The last time I did zazen it was really very deep - there was almost no sense of self, only constantly shifting processes of sensation, feeling and thought. At one point the thought appeared that this was an unborn, undying state, neither eternal nor nonexistent, but free from birth and death.
I had just been reading a text, which had inspired me. But this wasn't a sutra or the writings of some mystic, it was a description of the issues surrounding consciousness and self from the perspective of neuroscience.
For some reason the author decided to write it from the perspective of a fiction person in the future.
...who's running the show? How does the brain, with its diverse and distributed functions, come to arrive at a unified sense of identity? "Soul" doesn't figure in the lexicon of neuroscience, but what about the soul's secular cousin, "self"? Could we speak of a person's brain without, ultimately, speaking of the person? Was the self merely the sum of its cerebral parts? The illusion of the ghost in the machine was compelling - the natural intuition that somewhere in the shadows of the brain there lurks an observing "I", an experiencer of experiences, thinker of thoughts and controller of actions.
This was hard to reconcile with the material facts (the vacant machinery that actually packs the skull) and it was plain to see that the mental operations underlying our sense of self - feelings, thoughts, memories - were dispersed throughout the brain. There was no homuncular assembly point where a little soul-pilot sat watching the dials of experience and pulling the levers of action. We were,
neuropsychologically speaking, all over the place. And anyway, who did we think was pulling the levers in the little soul-pilot's head? If we found a ghost in the machine we'd have to start looking for the machine in the ghost.

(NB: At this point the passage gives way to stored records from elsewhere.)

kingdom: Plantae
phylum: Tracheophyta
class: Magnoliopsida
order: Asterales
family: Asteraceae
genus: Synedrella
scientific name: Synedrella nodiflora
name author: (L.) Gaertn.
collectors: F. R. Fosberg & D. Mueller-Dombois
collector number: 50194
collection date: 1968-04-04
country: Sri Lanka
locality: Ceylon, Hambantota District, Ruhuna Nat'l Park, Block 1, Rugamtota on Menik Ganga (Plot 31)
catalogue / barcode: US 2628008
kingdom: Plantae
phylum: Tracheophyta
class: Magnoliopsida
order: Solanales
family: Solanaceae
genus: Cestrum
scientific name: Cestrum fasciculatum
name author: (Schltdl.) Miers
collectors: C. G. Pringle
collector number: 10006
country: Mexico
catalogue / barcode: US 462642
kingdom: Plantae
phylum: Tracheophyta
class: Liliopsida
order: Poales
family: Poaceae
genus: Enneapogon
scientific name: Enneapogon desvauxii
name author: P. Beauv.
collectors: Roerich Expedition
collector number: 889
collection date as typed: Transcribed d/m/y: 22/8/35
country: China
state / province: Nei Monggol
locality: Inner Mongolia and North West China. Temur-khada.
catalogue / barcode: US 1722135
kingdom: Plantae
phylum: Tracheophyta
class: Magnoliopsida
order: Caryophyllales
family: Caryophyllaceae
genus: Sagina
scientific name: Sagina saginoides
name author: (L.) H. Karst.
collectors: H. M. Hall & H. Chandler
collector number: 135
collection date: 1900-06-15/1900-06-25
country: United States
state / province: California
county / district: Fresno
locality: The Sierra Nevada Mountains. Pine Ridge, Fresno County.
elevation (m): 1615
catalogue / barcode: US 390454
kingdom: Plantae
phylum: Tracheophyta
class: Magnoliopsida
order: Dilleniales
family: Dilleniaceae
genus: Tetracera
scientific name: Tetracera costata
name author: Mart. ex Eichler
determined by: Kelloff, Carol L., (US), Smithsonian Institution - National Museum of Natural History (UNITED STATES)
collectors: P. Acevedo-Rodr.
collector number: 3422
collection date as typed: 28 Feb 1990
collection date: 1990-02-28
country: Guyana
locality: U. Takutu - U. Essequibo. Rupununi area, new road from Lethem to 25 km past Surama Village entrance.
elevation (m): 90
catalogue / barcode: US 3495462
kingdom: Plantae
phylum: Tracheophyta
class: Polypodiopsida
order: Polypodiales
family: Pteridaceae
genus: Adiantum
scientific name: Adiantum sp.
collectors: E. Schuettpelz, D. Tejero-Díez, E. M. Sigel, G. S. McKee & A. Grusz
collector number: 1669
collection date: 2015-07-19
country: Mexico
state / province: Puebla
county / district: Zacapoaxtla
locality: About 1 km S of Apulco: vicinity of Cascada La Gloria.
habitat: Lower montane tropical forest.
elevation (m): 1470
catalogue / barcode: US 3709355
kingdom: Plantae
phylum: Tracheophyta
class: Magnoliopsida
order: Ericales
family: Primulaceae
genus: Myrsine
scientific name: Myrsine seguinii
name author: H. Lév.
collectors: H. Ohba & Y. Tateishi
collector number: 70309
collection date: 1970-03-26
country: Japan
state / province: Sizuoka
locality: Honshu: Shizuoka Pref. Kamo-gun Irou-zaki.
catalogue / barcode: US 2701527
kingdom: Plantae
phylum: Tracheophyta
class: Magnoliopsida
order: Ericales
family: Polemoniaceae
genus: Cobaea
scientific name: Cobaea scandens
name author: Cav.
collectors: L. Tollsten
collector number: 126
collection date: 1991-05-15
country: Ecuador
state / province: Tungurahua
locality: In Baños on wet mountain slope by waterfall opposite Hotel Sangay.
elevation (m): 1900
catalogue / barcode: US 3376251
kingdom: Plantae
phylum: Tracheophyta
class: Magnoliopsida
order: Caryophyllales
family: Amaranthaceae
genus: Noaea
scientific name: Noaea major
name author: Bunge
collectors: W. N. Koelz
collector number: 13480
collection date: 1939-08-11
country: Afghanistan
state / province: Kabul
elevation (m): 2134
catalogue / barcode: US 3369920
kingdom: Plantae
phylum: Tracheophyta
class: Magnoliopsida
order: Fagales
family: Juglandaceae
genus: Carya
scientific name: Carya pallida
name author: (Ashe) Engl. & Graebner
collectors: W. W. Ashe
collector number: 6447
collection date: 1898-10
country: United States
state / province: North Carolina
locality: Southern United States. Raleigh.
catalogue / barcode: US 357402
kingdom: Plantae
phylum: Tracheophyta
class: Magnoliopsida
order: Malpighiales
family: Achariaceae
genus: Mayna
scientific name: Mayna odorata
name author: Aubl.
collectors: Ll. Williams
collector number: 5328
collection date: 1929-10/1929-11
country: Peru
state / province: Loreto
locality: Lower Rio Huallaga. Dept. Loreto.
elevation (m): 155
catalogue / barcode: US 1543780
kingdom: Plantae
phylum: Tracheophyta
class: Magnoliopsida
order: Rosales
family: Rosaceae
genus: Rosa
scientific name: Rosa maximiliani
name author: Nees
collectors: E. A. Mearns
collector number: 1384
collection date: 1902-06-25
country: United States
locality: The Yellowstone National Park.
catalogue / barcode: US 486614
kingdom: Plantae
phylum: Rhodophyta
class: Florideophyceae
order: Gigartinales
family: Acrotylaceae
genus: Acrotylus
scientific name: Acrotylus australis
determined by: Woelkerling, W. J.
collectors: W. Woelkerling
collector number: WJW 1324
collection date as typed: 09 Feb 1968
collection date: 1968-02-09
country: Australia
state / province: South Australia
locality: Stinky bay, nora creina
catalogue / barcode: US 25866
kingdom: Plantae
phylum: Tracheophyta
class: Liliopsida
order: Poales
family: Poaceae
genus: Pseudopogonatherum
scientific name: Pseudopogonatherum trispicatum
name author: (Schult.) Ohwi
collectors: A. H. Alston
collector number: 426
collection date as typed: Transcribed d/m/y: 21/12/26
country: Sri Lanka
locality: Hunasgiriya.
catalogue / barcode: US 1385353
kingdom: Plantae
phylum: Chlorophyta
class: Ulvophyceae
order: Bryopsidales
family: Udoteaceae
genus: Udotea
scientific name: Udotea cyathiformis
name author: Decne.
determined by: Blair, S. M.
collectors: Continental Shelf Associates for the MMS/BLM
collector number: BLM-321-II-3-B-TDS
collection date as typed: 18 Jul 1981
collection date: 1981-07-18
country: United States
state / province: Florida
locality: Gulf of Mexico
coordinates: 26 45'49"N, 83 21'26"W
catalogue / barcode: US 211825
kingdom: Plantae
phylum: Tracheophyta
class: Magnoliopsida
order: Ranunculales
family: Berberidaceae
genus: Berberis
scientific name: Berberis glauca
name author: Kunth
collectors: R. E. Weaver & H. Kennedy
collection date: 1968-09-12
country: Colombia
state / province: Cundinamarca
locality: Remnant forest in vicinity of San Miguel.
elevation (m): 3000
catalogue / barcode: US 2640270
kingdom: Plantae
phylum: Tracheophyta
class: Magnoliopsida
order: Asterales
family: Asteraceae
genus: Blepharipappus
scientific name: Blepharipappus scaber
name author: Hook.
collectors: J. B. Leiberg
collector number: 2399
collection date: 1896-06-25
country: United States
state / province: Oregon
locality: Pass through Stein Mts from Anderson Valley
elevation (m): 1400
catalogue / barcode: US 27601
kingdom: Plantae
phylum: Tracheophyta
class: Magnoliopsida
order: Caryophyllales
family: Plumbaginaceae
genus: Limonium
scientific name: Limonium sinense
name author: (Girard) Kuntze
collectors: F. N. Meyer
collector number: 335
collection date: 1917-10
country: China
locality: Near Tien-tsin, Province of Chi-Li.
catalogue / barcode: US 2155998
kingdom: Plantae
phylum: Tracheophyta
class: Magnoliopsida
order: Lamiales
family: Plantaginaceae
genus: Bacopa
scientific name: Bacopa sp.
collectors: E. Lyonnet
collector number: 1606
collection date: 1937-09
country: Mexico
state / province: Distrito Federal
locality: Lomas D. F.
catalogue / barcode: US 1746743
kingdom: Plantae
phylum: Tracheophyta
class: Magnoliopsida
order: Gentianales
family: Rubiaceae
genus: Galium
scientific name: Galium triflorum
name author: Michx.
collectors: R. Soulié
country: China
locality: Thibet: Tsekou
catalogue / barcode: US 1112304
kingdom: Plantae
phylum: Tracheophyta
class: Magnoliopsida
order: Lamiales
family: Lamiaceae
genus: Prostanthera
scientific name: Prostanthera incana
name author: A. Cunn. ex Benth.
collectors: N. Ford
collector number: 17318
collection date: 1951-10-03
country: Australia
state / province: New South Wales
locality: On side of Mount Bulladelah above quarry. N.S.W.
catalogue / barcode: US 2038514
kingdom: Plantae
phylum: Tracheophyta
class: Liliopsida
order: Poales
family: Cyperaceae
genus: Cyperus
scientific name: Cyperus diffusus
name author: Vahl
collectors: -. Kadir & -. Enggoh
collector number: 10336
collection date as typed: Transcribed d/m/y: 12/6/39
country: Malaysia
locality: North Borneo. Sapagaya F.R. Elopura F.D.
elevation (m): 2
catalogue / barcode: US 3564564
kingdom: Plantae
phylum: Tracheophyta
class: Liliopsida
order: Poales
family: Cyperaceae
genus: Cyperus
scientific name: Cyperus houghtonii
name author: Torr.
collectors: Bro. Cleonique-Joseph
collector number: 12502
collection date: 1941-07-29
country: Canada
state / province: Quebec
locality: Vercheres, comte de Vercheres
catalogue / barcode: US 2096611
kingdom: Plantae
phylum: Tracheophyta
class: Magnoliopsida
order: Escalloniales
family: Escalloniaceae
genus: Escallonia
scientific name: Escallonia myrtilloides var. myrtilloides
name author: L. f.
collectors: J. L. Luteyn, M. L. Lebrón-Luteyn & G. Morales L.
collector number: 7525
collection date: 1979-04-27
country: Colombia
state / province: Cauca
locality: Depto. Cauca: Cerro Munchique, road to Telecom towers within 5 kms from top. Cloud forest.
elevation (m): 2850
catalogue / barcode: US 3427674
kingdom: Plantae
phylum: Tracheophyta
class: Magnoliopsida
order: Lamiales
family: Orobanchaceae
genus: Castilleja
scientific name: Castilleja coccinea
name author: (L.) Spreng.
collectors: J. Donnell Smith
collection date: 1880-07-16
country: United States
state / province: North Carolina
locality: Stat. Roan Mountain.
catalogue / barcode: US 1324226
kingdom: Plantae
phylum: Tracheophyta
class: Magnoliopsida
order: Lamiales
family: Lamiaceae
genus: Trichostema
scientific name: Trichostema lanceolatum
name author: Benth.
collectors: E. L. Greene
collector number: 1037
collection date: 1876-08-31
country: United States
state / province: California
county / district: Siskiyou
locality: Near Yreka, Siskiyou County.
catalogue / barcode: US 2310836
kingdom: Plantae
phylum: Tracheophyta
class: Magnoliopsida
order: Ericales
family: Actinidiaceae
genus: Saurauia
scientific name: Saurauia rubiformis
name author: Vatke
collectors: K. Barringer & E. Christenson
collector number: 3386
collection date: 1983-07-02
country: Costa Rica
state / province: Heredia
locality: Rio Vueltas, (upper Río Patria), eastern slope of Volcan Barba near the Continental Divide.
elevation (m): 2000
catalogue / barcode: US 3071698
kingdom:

Belief in an inner essence, or central core, of personhood, was called "ego theory". The alternative, "bundle theory", made more neurological sense but offended our deepest intuitions. Too bad, I thought. We should learn to face facts. The philosopher Derek Parfit put it starkly: we are not what we believe ourselves to be. Actions and experiences are interconnected but ownerless. A human life consists of a long series - or bundle - of enmeshed mental states rolling like tumbleweed down the days and years, but with no one (no thing) at the centre. An embodied brain acts, thinks, has certain experiences, and that's all. There is no deeper fact about being a person. The enchanted loom of the brain does not require a weaver.
These discoveries and questions echo what has been taught in Buddhism for over two millenia - it's not exactly that the self doesn't exist, it's that rather than being an essence or something objectively real, it's a narrative that we tell ourselves and each other. In other words it is conventional truth rather than ultimate truth. Ultimately there are only processes in a constant state of change.
...Michael Gazzaniga, one of the great pioneers of cognitive neuroscience, pointed to a specialised left-hemisphere system - he called it "the Interpreter" - whose function was to wind disparate strands of brain function into a single thread of subjective experience. It worked by identifying patterns of activity across different brain modules and correlating these with events in the external world: it was a teller of tales. The minimal self gave us our sense of location and boundary, and our intuitions of agency - the feeling that we exercise
control over our actions. But these fundamentals of self-awareness were rather fragile constructs. Disturbances of temporal and parietal lobe function could cause profound dislocations of perception such as out-of-body experiences and autoscopic hallucinations (seeing one's body in extrapersonal space). Damage to the frontal lobes could disturb the sense of agency, with limbs developing a recalcitrant will of their own.
The extended self, too, was neurologically fragile. It could be gradually dismantled by dementia, or shattered by a sudden viral attack, the story of the self dissolved with the dissolution of memory. In contrast, a deep-brain stroke or injury to the frontal lobes could leave memory unaffected but recalibrate the machineries of emotion and temperament. The story continued, but the central character had changed beyond recognition. Sometimes the brain's story-telling mechanism itself broke down, resulting in the confabulation of fictional, often fantastical, autobiographical distortions. As science writer John McCrone put it, we are all just a stumble or burst blood vessel away from being someone else. Selfhood is malleable. That was the message.
The Big Questions: What is consciousness?
When I first came across these sorts of ideas as a psychology and philosophy undergraduate, I found them deeply disconcerting. It was one of the things that drew me to Buddhism - Derek Parfit was perhaps the last straw - I endeavored to find a positive and harmonious way of existing in this 'void' of no-self. But now such descriptions are a source of inspiration.